NMRExp_ref <- nmr_align_find_ref(dataset_1D, peak_data)

# 3.Spectra alignment using the ref spectrum and a maximum alignment shift
nmr_dataset <- nmr_align(dataset_1D, # the dataset
    peak_data, # detected peaks
    NMRExp_ref = NMRExp_ref, # ref spectrum
    maxShift_ppm = 0.0015, # max alignment shift
    acceptLostPeak = FALSE
) # lost peaks

# 4.PEAK INTEGRATION (please, consider previous normalization step).
# First we take the peak table from the reference spectrum
peak_data_ref <- filter(peak_data, NMRExperiment == NMRExp_ref)

# Then we integrate spectra considering the peaks from the ref spectrum
nmr_peak_table <- nmr_integrate_peak_positions(
    samples = nmr_dataset,
    peak_pos_ppm = peak_data_ref$ppm,
    peak_width_ppm = NULL
)

validate_nmr_dataset_peak_table(nmr_peak_table)

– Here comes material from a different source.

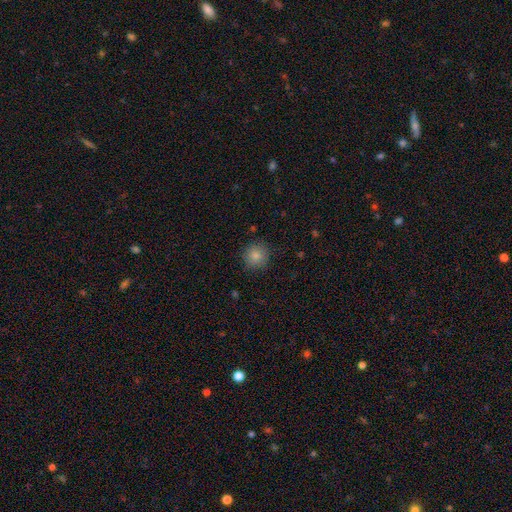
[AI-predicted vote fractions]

# If you wanted the final peak table before machine learning you can run
nmr_peak_table_completed <- get_integration_with_metadata(nmr_peak_table)

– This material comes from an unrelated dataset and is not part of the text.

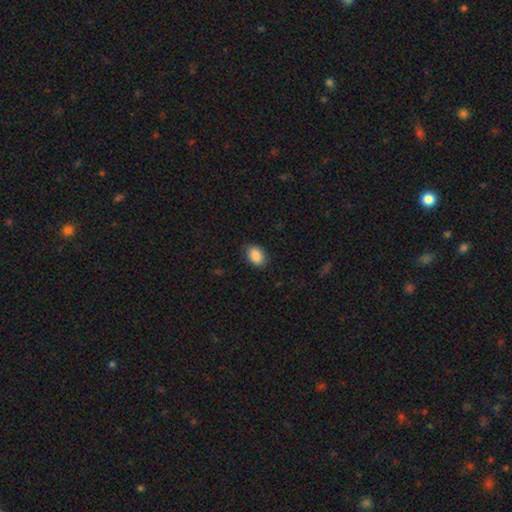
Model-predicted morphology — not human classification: smooth_or_featured: smooth (p=0.89) [alt: star or artifact p=0.07]
how_rounded: in between (p=0.84) [alt: round p=0.15]
merging: none (p=0.86) [alt: minor disturbance p=0.10]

Peak list: Create an accepted column based on some criteria

Description

Peak list: Create an accepted column based on some criteria

Usage

peaklist_accept_peaks(
  peak_data,
  nmr_dataset,
  nrmse_max = Inf,
  area_min = 0,
  area_max = Inf,
  ppm_min = -Inf,
  ppm_max = Inf,
  keep_rejected = TRUE,
  verbose = FALSE
)

Arguments

peak_data

The peak list (a data frame)

nmr_dataset

The nmr_dataset where the peak_data was computed from

nrmse_max

The normalized root mean squared error of the lorentzian peak fitting must be less than or equal to this value

area_min

Peak areas must be larger or equal to this value

area_max

Peak areas must be smaller or equal to this value

ppm_min

The peak apex must be above this value

ppm_max

The peak apex must be below this value

keep_rejected

If FALSE, removes those peaks that do not satisfy the criteria and remove the accepted column (since all would be accepted)

verbose

Print informational message

Value

The peak_data, with a new accepted column (or maybe some filtered rows)

Examples

# Fake data:
nmr_dataset <- new_nmr_dataset_1D(
    1:10,
    matrix(c(1:5, 4:2, 3, 0), nrow = 1),
    list(external = data.frame(NMRExperiment = "10"))
)
peak_data <- data.frame(
    peak_id = c("Peak1", "Peak2"),
    NMRExperiment = c("10", "10"),
    ppm = c(5, 9),
    pos = c(5, 9),
    intensity = c(5, 3),
    ppm_infl_min = c(3, 8),
    ppm_infl_max = c(7, 10),
    gamma_ppb = c(1, 1),
    area = c(25, 3),
    norm_rmse = c(0.01, 0.8)
)
# Create the accepted column:
peak_data <- peaklist_accept_peaks(peak_data, nmr_dataset, area_min = 10, keep_rejected = FALSE)
stopifnot(identical(peak_data$peak_id, "Peak1"))

Fit lorentzians to each peak to estimate areas

Description

The different methods are available for benchmarking while developing, we should pick one.

Usage

peaklist_fit_lorentzians(
  peak_data,
  nmr_dataset,
  amplitude_method = c("intensity", "2nd_derivative", "intensity_without_baseline"),
  refine_peak_model = c("none", "peak", "2nd_derivative")
)

Arguments

peak_data

The peak data

nmr_dataset

The nmr_dataset object with the data. This function for now assumes nmr_dataset is NOT be baseline corrected

amplitude_method

The method to estimate the amplitude. It may be:

  • "intensity". The amplitude of the peak is proportional to the raw intensity at the apex. This is a bad estimation if the intensity includes a baseline, because the amplitude of the peak will be overestimated

  • "2nd_derivative": The amplitude of the peak is proportional to the second derivative of the raw intensity signal at the apex. This method aims to correct the "intensity" method, since it is expected that the baseline will be mostly removed when considering the 2nd derivative of the spectrum. The 2nd derivative is calculated with a 2nd order Savitzky-Golay filter of 21 points.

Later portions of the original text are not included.